MODAK has not yet been tested in systematic and controlled studies. Such studies are both desirable and necessary. However, there is increased interest in researching MODAK both in Denmark and in Germany, which has resulted in smaller qualitative studies of the method's effect on a few individuals with aphasia in a time limited, intensive course. In the light of the good practical experience and the solid theoretical foundation on which the method is based, MODAK is an effective and very useful tool for the speech and language therapy for people with aphasia
MODAK was developed by the German clinical linguist and speech therapist Dr. Luise Lutz in the 1980s. Dr. Luise Lutz developed the concept based on practical work with severely aphasic individuals after teaching for many years at various universities. The method became known in Germany and was frequently used by numerous speech therapists. Since then, Luise Lutz has held numerous MODAK courses in Germany and Austria, and occasionally in Switzerland, Belgium, Australia, and other countries. In 2012, the first Danish MODAK course was conducted in close collaboration between Luise Lutz and Karina Lønborg, after which the method was translated and adapted to Danish . In 2016, Karina Lønborg took over all courses in German-speaking countries and in Denmark, and introduced the method in Sweden as well.
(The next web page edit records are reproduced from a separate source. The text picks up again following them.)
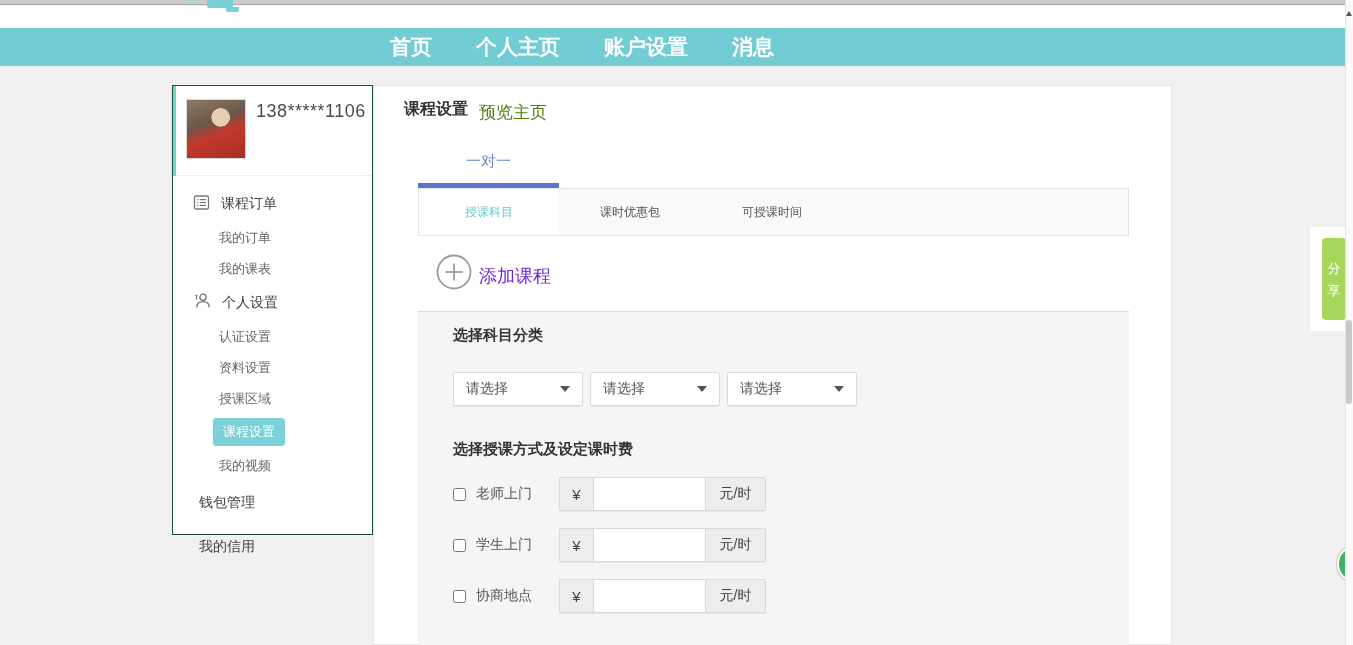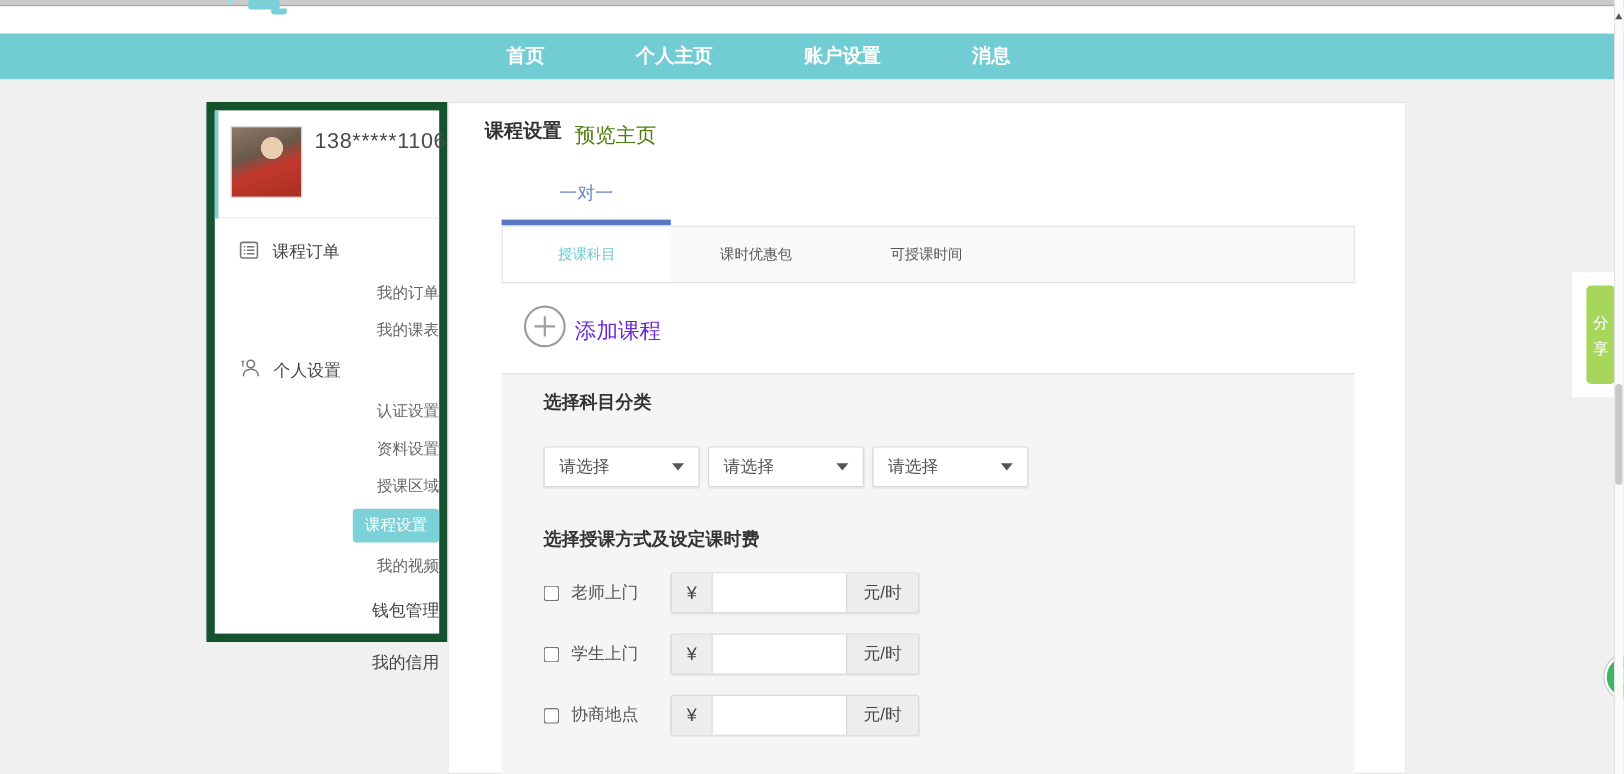--- a/index.html
+++ b/index.html
@@ -9,32 +9,32 @@
 
   
   .top-sliver { position:absolute; left:0; top:0; width:1353px; height:5px; background:#cbcbcb; border-bottom:1px solid #a9a9a9; }
   .top-white  { position:absolute; left:0; top:6px; width:1353px; height:22px; background:#ffffff; }
   .logo-frag  { position:absolute; left:207px; top:0; width:26px; height:8px; background:#7ad0d6; border-radius:0 0 2px 2px; }
   .logo-frag2 { position:absolute; left:226px; top:7px; width:13px; height:5px; background:#7ad0d6; border-radius:0 0 2px 2px; }
   .logo-frag3 { position:absolute; left:190px; top:0; width:4px; height:3px; background:#9adbe0; }
 
   
   .navbar { position:absolute; left:0; top:28px; width:1353px; height:38px; background:#71ccd3; display:flex; align-items:center; padding-left:390px; gap:44px; }
-  .nav-item { color:#ffffff; font-size:16px; font-weight:bold; cursor:pointer; white-space:nowrap;margin-left:32px; }
-
-  
-  .sidebar { position:absolute; left:172px; top:85px; width:201px; height:450px; background:#ffffff; border:7px solid #14532d; }
+  .nav-item { color:#ffffff; font-size:21px; font-weight:bold; cursor:pointer; white-space:nowrap; }
+
+  
+  .sidebar { position:absolute; left:172px; top:85px; width:201px; height:450px; background:#ffffff; border:1px solid #14532d; }
   .profile { position:relative; height:90px; border-bottom:1px solid #ededed; }
   .accent  { position:absolute; left:0; top:0; width:3px; height:90px; background:#7ad0d6; }
   .avatar  { position:absolute; left:13px; top:13px; width:60px; height:60px; border:1px solid #d8d8d8;
              background:
                radial-gradient(circle at 58% 30%, #e9cdb0 0 17%, rgba(0,0,0,0) 18%),
                linear-gradient(160deg, #8d7a68 0%, #6a584a 38%, #c2392c 58%, #a92e22 100%); }
   .phone { position:absolute; left:83px; top:15px; font-size:18px; color:#4a4a4a; letter-spacing:0.5px; }
-  .menu { padding-top:10px;text-align:right; }
+  .menu { padding-top:10px; }
   .menu-section { display:flex; align-items:center; gap:11px; padding:8px 0 8px 20px; font-size:14px; color:#444444; }
   .menu-section svg { flex:0 0 auto; }
   .menu-sub { padding:7px 0 6px 46px; font-size:13px; color:#666666; cursor:pointer; }
   .menu-sub.active-wrap { padding:4px 0 4px 40px; }
   .pill { display:inline-block; background:#7bd1d7; color:#ffffff; font-size:13px; padding:5px 10px; border-radius:3px; }
   .menu-top { padding:13px 0 13px 26px; font-size:14px; color:#444444; cursor:pointer; }
 
   
   .main { position:absolute; left:373px; top:85px; width:799px; height:560px; background:#ffffff; border:1px solid #e6e6e6; border-top:1px solid #e6e6e6; }
   .main-title { position:absolute; left:30px; top:13px; font-size:16px; font-weight:bold; color:#333333; }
In 2023, an online course is also planned in Norway.
Dr. Luise Lutz
- Has studied linguistics (specializing in neurolinguistics/patholinguistics), speech therapy, and psychology at universities in Hamburg, Edinburgh, Paris, and Brussels.
- Has taught neurolinguistics/patholinguistics for 15 years at universities in Hamburg, Bremen, Osnabrück, and at Humboldt University in Berlin.
- Has worked as a clinical linguist/speech therapist in the field of "neurological rehabilitation" since 1979 and has developed the concept of MODAK for teaching individuals with aphasia.
- Has acted as an entrepreneur and support person for self-help organizations for person with aphasia for many years.
- Is the author of the books "Das Schweigen verstehen" (Understanding Silence), Springer 2011 and "MODAK - Modalitätenaktivierung in der Aphasietherapie" (MODAK - Modality Activation in Aphasia Therapy), Springer Verlag, 1997, 2009, 2016.
- Has given countless lectures and courses on aphasia and MODAK in Germany, Austria, Switzerland, and Denmark until 2016.
- Continued to work on the development of the MODAK concept until her death in 2022 at the age of 91, in collaboration with Karina Lønborg since 2012
- Received a diploma in speech therapy from the University of Dortmund in 1995
- Has worked for many years with all speech therapy issues for children and adults at a private speech therapy clinic in Oberhausen, Germany
- Has been employed at the ViSP Communication Center in Næstved since 2009, where she works as a speech therapy consultant specialized in aphasia and dysarthria
- Has been heavily involved with MODAK since 2011 and, in close collaboration with author Dr. Luise Lutz, translated and adapted the method from German to Danish in "MODAK - modalitetsaktivering i afasiundervisningen" (MODAK - Modality Activation in Aphasia Rehabilitation), ViSP, 2012
- Has offered courses in the MODAK method in Denmark since 2012, and since 2016 in Germany, Austria, and Sweden
- Developed the danish MODAK app in collaboration with Mads Møllevang Nielsen and Palle Møller Petersen
- Is currently working on writing a new, revised edition of the German version of the MODAK book, where she has delved into the topics of MODAK group treatment and working with relatives.